The UK government is losing control over its websites and does not provide online services that the public actually needs, a report warned today.
Technology consultancy Detica was responding to a report by the Public Accounts Committee (PAC) which criticised the quality and accessibility of government websites.
Detica believes that the government's failure to listen to the public and plan its web presence properly is leading to a chronic waste of taxpayers' money.
The PAC report revealed that the government still does not know how many websites it has, and is unaware of their running costs or what savings have been made by moving services to the web.
It also showed that 16 per cent of government departments do not know how their sites are being used.
"Government departments have rushed into gaining a presence on the web without considering the purpose of their sites," said Andrew Rolf, head of creative services in Detica's government business unit.
"The situation is not helped by the fact that 12-month funding cycles do nothing to support strategic development programmes or promote consistency between different sites."
Rolf believes that government departments have been too focused on telling their website audiences what to do, rather than listening to them and reacting to feedback.

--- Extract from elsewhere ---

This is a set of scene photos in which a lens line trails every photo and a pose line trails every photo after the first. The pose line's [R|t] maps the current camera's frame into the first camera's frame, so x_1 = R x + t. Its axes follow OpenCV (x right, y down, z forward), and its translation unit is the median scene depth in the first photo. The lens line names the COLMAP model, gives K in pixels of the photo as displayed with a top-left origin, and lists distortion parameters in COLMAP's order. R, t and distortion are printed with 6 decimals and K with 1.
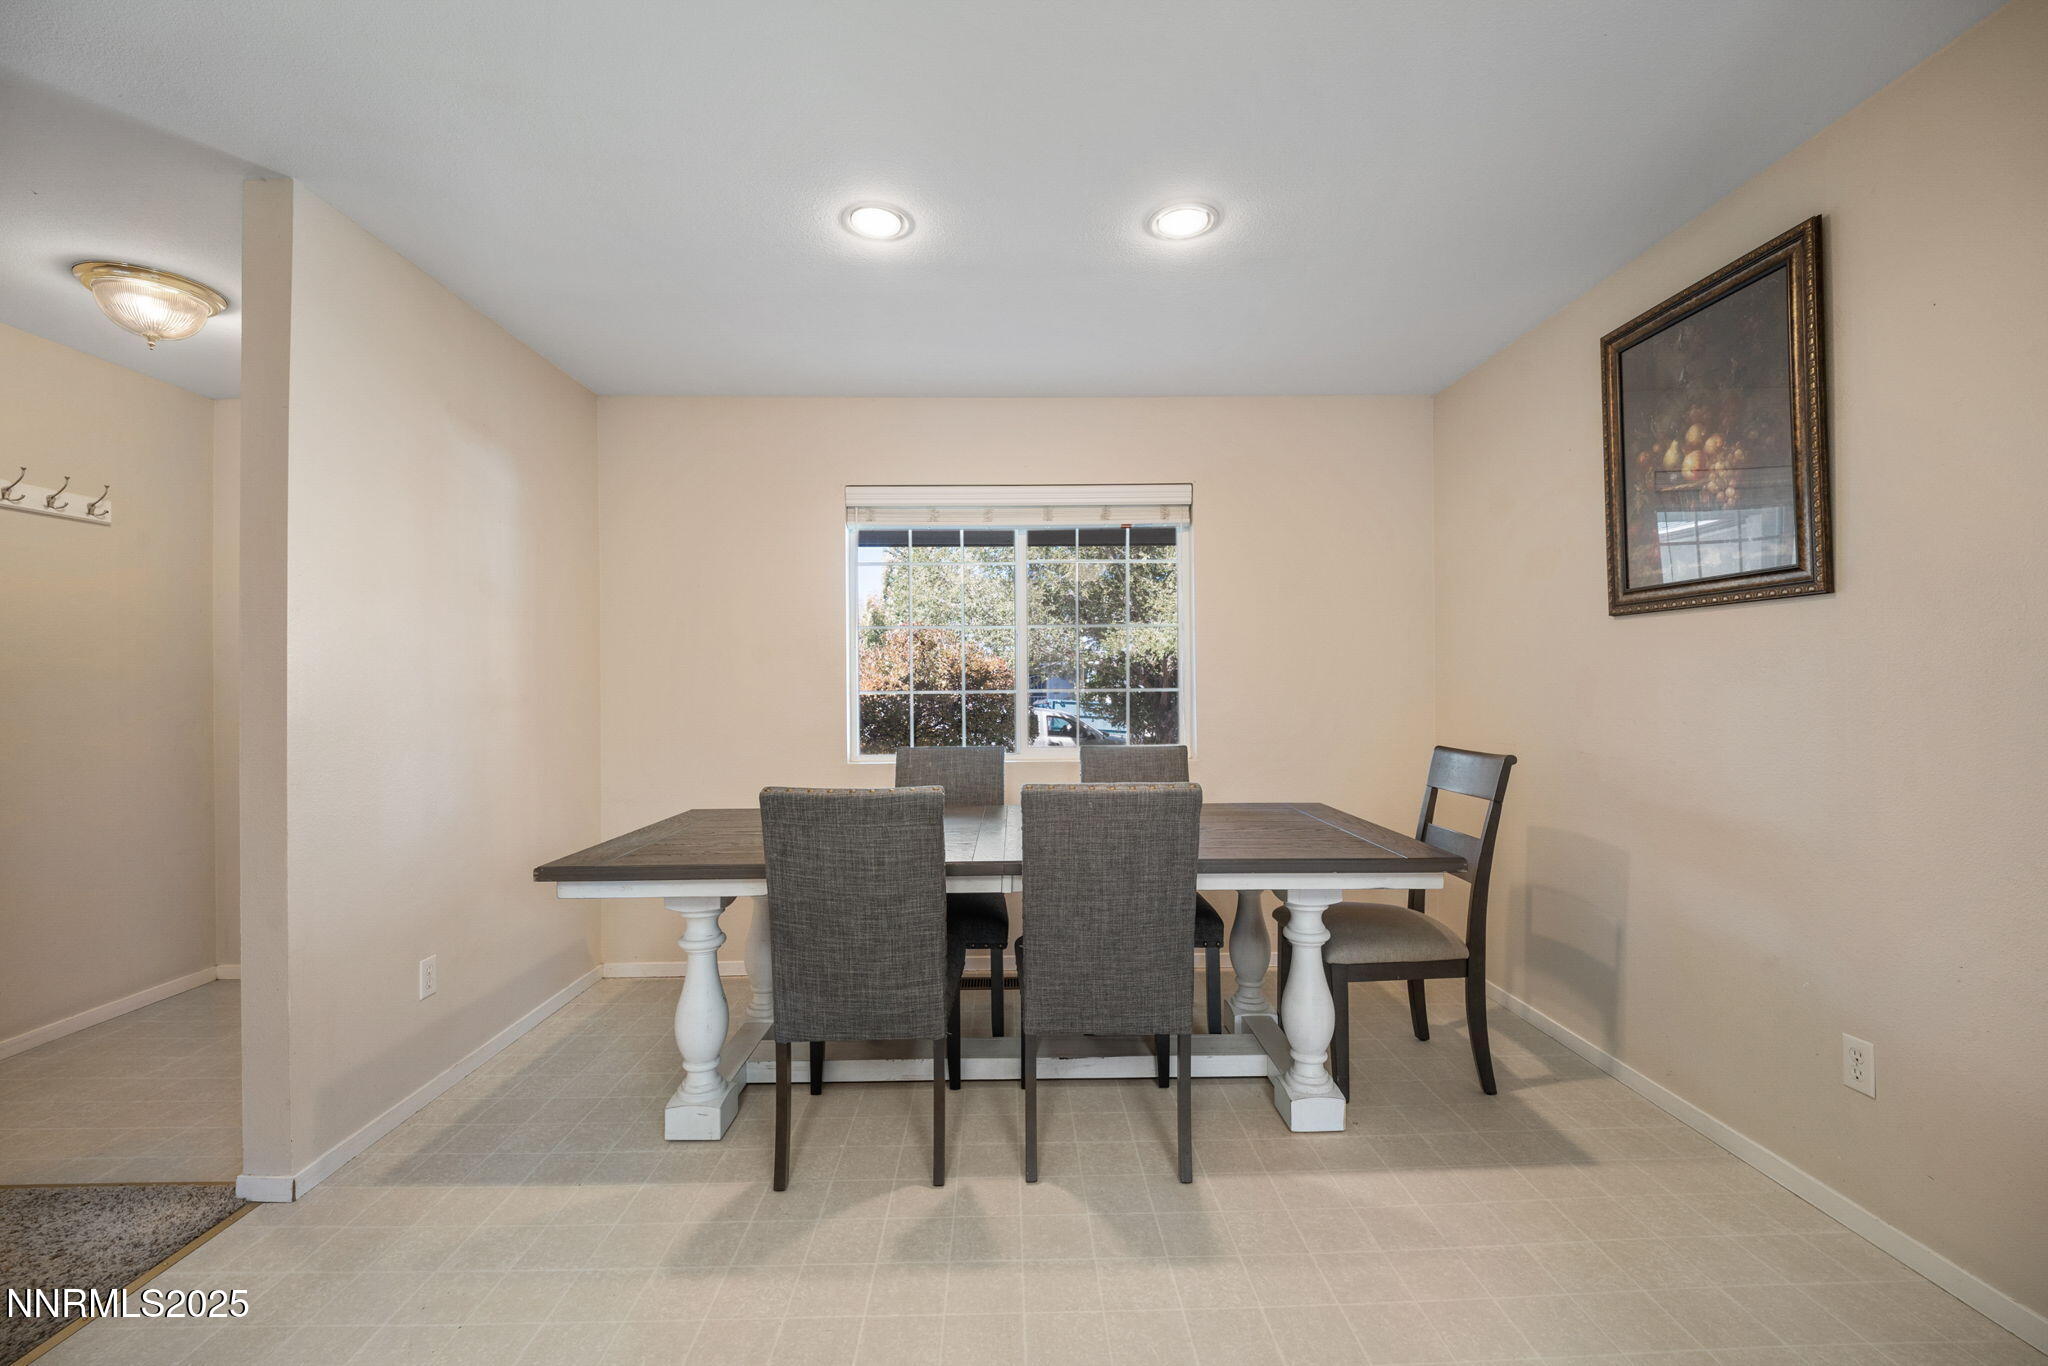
lens RADIAL K [[857.4, 0, 1021.4], [0, 857.4, 677.6], [0, 0, 1]] dist [-0.011031, -0.002024]
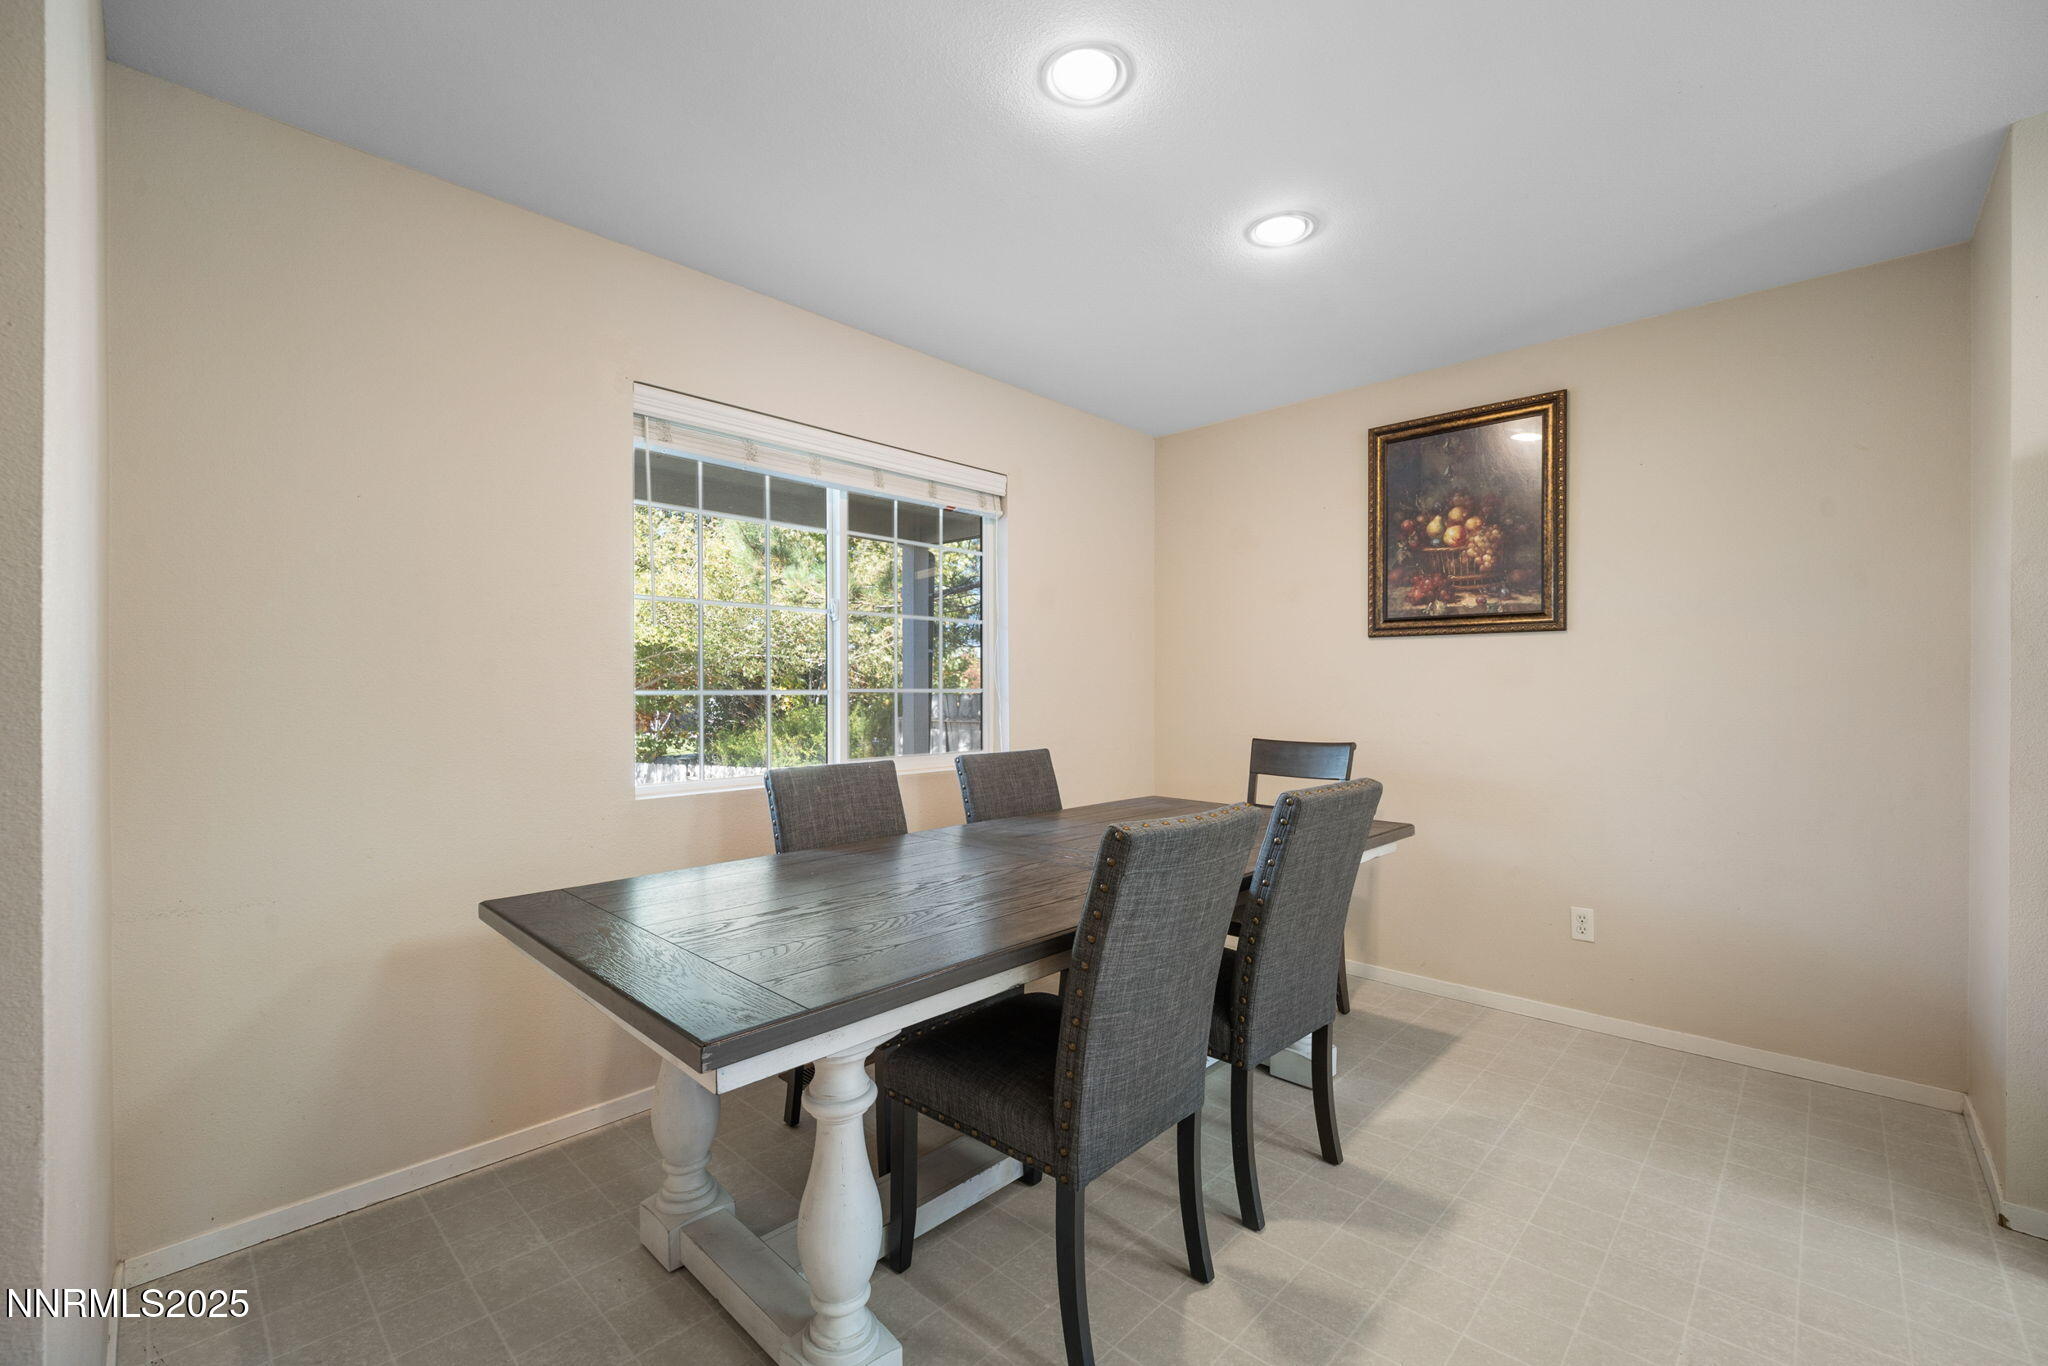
lens RADIAL K [[857.4, 0, 1033.4], [0, 857.4, 697.1], [0, 0, 1]] dist [-0.011031, -0.002024]
pose [[0.698189, 0.002378, 0.715909, -0.454170], [-0.012397, 0.999885, 0.008769, 0.011326], [-0.715806, -0.014998, 0.698138, 0.308546]]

"It is hardly surprising that the resulting sites neither meet the needs of the public nor improve the operational efficiency of the departments in question," he said.
"Some really basic customer service tricks are being missed. For example, website owners could ask the IT helpdesk what the most frequent requests are and place answers to those questions on the home page."
Detica reckons that in order to overcome these problems government departments need to assign clear ownership of a site to promote accountability and be clear about the purpose of the site.
Furthermore, departments need to identify the target audience, measure and evaluate the benefits of the website and ensure that somebody is responsible for maintaining the site once it is live.
"Lack of governance is the biggest single risk to government websites. Without this, any website project will quickly find all the same problems being made six months after launch," concluded Rolf.